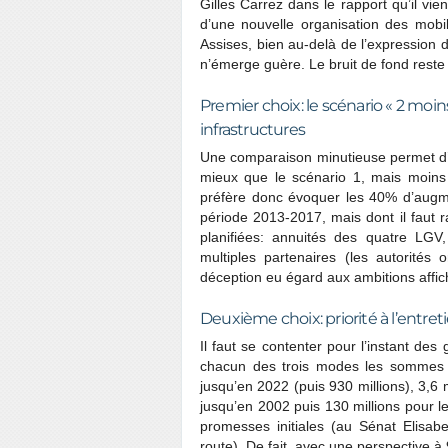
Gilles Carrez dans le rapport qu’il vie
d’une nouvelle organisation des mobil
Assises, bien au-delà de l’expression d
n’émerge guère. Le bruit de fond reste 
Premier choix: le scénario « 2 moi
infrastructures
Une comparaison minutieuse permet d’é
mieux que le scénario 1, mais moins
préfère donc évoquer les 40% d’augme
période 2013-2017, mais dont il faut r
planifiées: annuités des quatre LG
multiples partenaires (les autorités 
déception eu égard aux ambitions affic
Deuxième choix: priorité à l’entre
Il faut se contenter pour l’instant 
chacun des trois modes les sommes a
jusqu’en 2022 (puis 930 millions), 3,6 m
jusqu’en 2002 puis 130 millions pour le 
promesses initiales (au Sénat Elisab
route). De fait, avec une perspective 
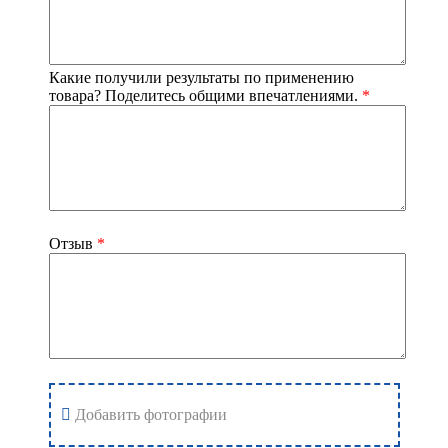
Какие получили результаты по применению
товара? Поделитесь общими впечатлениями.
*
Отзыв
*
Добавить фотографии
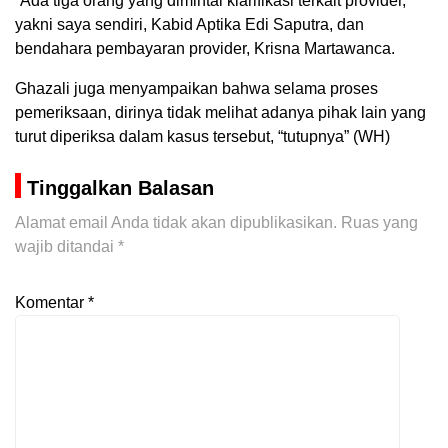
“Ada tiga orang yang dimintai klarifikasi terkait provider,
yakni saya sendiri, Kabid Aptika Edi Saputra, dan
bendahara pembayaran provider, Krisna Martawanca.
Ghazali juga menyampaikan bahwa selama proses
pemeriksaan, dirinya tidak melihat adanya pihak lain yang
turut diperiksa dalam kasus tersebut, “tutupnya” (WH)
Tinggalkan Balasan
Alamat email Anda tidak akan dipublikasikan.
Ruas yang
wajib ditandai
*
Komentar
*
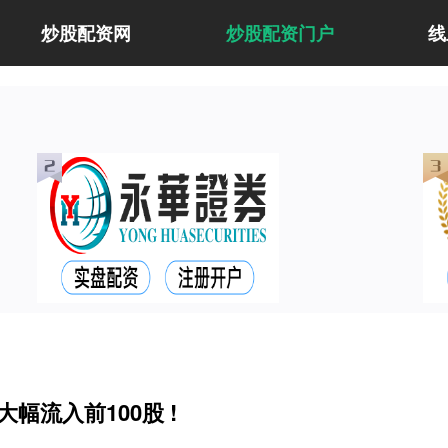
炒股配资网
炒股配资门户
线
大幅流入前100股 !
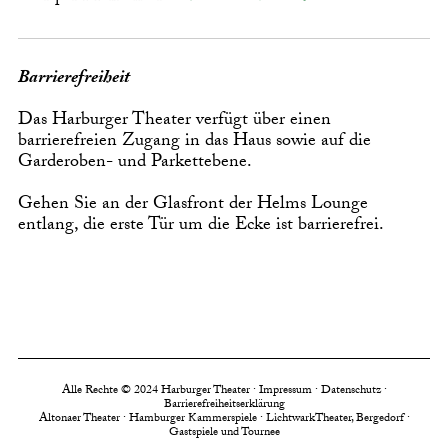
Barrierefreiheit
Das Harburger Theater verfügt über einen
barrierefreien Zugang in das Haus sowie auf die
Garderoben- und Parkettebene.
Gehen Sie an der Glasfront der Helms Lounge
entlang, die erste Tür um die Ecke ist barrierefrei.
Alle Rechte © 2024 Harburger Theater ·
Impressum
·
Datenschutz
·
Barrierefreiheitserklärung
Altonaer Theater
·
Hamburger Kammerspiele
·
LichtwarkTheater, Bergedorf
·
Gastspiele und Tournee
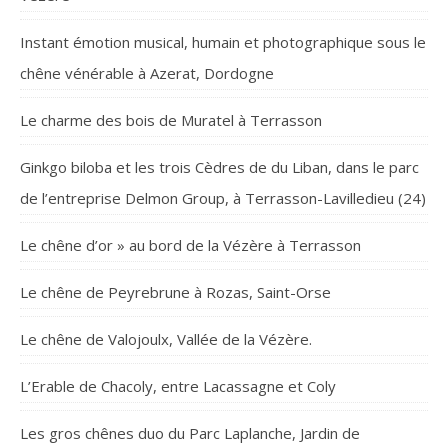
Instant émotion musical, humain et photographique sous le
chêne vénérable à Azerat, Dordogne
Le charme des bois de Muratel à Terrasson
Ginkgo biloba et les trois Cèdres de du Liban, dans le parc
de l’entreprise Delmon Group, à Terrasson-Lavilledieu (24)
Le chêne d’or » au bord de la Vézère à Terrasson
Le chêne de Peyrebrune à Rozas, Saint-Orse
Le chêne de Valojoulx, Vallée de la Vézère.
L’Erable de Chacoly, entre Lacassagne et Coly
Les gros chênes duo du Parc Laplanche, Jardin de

============================================================

◆ **WORK TO COMPLETE**
Lay out the text read from all the records above as a numbered list with one line per item, leaving out any blank lines. Leave the pictures out of the answer.

◆ **OUTPUT FOR THIS TASK**
1. Gilles Carrez dans le rapport qu’il vie
2. d’une nouvelle organisation des mobil
3. Assises, bien au-delà de l’expression d
4. n’émerge guère. Le bruit de fond reste 
5. Premier choix: le scénario « 2 moi
6. infrastructures
7. Une comparaison minutieuse permet d’é
8. mieux que le scénario 1, mais moins
9. préfère donc évoquer les 40% d’augme
10. période 2013-2017, mais dont il faut r
11. planifiées: annuités des quatre LG
12. multiples partenaires (les autorités 
13. déception eu égard aux ambitions affic
14. Deuxième choix: priorité à l’entre
15. Il faut se contenter pour l’instant 
16. chacun des trois modes les sommes a
17. jusqu’en 2022 (puis 930 millions), 3,6 m
18. jusqu’en 2002 puis 130 millions pour le 
19. promesses initiales (au Sénat Elisab
20. route). De fait, avec une perspective 
21. Какие получили результаты по применению
22. товара? Поделитесь общими впечатлениями.
23. *
24. Отзыв
25. *
26. Добавить фотографии
27. “Ada tiga orang yang dimintai klarifikasi terkait provider,
28. yakni saya sendiri, Kabid Aptika Edi Saputra, dan
29. bendahara pembayaran provider, Krisna Martawanca.
30. Ghazali juga menyampaikan bahwa selama proses
31. pemeriksaan, dirinya tidak melihat adanya pihak lain yang
32. turut diperiksa dalam kasus tersebut, “tutupnya” (WH)
33. Tinggalkan Balasan
34. Alamat email Anda tidak akan dipublikasikan.
35. Ruas yang
36. wajib ditandai
37. *
38. Komentar
39. *
40. 炒股配资网
41. 炒股配资门户
42. 线
43. 大幅流入前100股 !
44. Barrierefreiheit
45. Das Harburger Theater verfügt über einen
46. barrierefreien Zugang in das Haus sowie auf die
47. Garderoben- und Parkettebene.
48. Gehen Sie an der Glasfront der Helms Lounge
49. entlang, die erste Tür um die Ecke ist barrierefrei.
50. Alle Rechte © 2024 Harburger Theater ·
51. Impressum
52. ·
53. Datenschutz
54. ·
55. Barrierefreiheitserklärung
56. Altonaer Theater
57. ·
58. Hamburger Kammerspiele
59. ·
60. LichtwarkTheater, Bergedorf
61. ·
62. Gastspiele und Tournee
63. Instant émotion musical, humain et photographique sous le
64. chêne vénérable à Azerat, Dordogne
65. Le charme des bois de Muratel à Terrasson
66. Ginkgo biloba et les trois Cèdres de du Liban, dans le parc
67. de l’entreprise Delmon Group, à Terrasson-Lavilledieu (24)
68. Le chêne d’or » au bord de la Vézère à Terrasson
69. Le chêne de Peyrebrune à Rozas, Saint-Orse
70. Le chêne de Valojoulx, Vallée de la Vézère.
71. L’Erable de Chacoly, entre Lacassagne et Coly
72. Les gros chênes duo du Parc Laplanche, Jardin de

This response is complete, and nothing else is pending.